Friday, June 5, 2026

Streak, interrupted

I don't know if I'd have any way of accurately checking this -- I could laboriously go through Letterboxd, back to 2002 -- but I've just finished my longest ever streak of watching movies that I gave the same star rating. 

Predictably, that star rating was the all-purpose, ever-reliable, ever-milquetoast 3.5 stars.

And it was a rating I gave to every new movie I watched between May 29th and June 2nd, which in this case was seven movies.

Not a huge number? Maybe. Not a huge time period? Definitely. But as I was looking at it on Letterboxd, it felt gigantic.
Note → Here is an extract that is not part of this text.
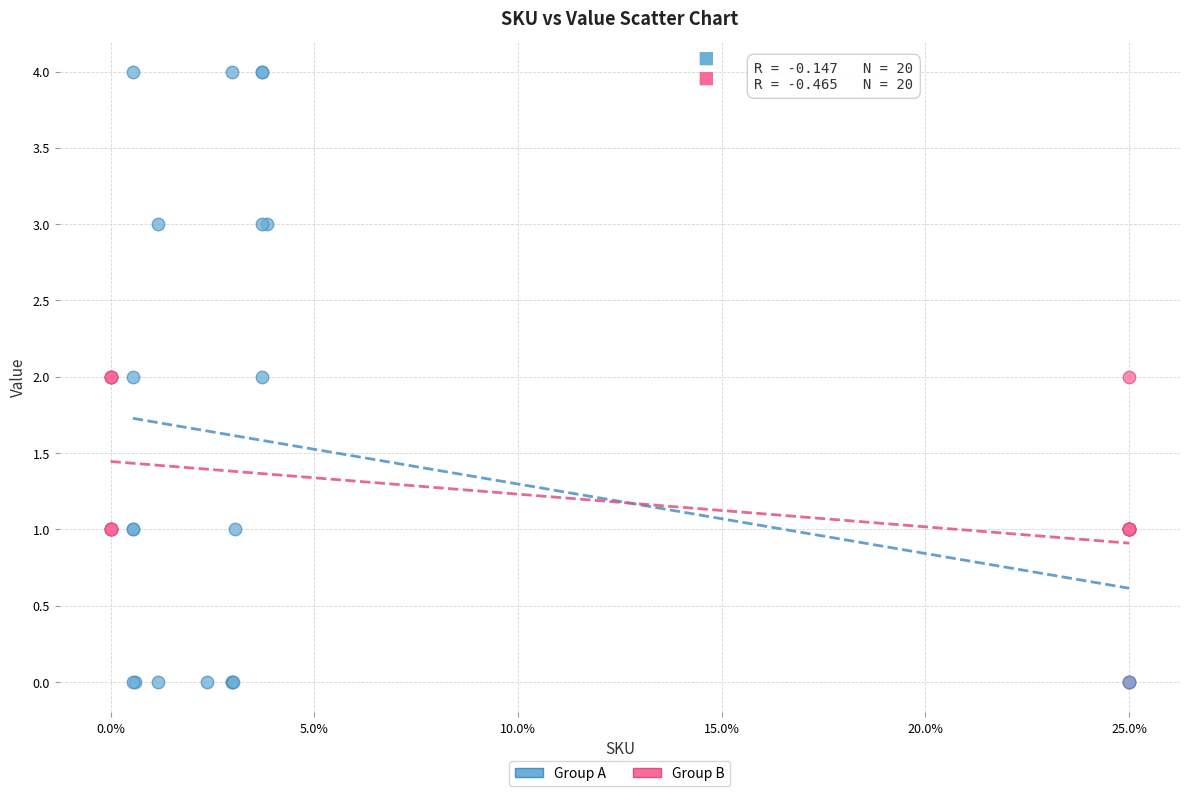

Which series has the largest Y range (max minus min)?

Group A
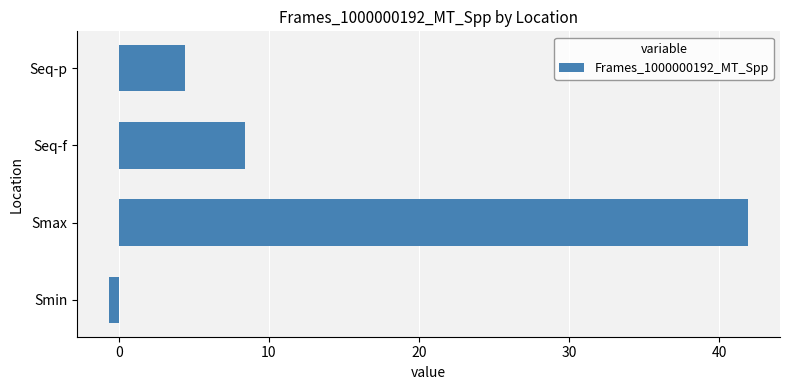

List the labels in order of value, largest first.

Smax, Seq-f, Seq-p, Smin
Now, this is the sort of streak that is utterly within my own control. I decide the star rating I'm going to give a movie, and if I were between two different star ratings, it would be easy to select 3.5 stars instead of 3 or 4 stars just to keep the streak going.

But no, I feel like each of those star ratings of 3.5 was given fairly, with no shenanigans. 

If you want to know the seven movies in this streak, they were:

Eleanor the Great
My Dead Friend Zoe
Ever After
Americana
The Crash
Fay Grim
The Death and Life of Marsha P. Johnson


I don't need to spend any additional time discussing them. Two of them I've already discussed. 

When I started watching Girl, Interrupted for the first time ever on Thursday afternoon, I sensed the streak was going to "finally" (too short to use that word) end. But I thought that's because I was going to give James Mangold's film four stars. Yes, despite reservations about the probable overwrought nature of this movie, which had kept me from watching it for 27 years, I was vibing with it well in its first half. 

It might have been around the time our heroine, played by Winona Ryder, tries to insult a nurse played by Whoopi Goldberg by talking in a racist take Southern Black accent that my feelings on the movie started to turn. (In 1999, perhaps this was not disqualifying of our sympathies, plus the movie was set in the 1960s.)

Or maybe it was during a suicide sequence that is so drawn out in the narrative that the audience is ten steps ahead of the characters during the entire staging, including the episode of verbal abuse leading up to it by co-star Angelina Jolie.

Whatever the case, Girl, Interrupted did morph into the movie I thought it would be at that point, and instead of a half-star above that 3.5, I went a half-star below. And probably could have gone lower, but I did retain the positive feelings from the first half.

Jolie? I'm not sure it's an Oscar-worthy performance, especially during the climax.

I know I'm not starting another streak because the next movie I watched, the idiotic "sharks in a hurricane" movie new to Netflix called Thrash, received a rare 1 star from me.